Task description => Transcribe each entry exactly as it appears, leaving out any picture it holds.

(Stored entries)
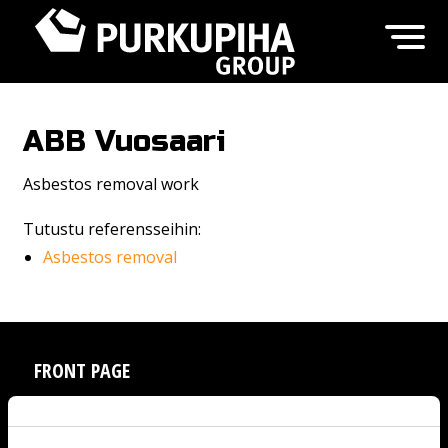
ABB Vuosaari
Asbestos removal work
Tutustu referensseihin:
Asbestos removal
FRONT PAGE
SERVICES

The completed task =>
ABB Vuosaari
Asbestos removal work
Tutustu referensseihin:
Asbestos removal
FRONT PAGE
SERVICES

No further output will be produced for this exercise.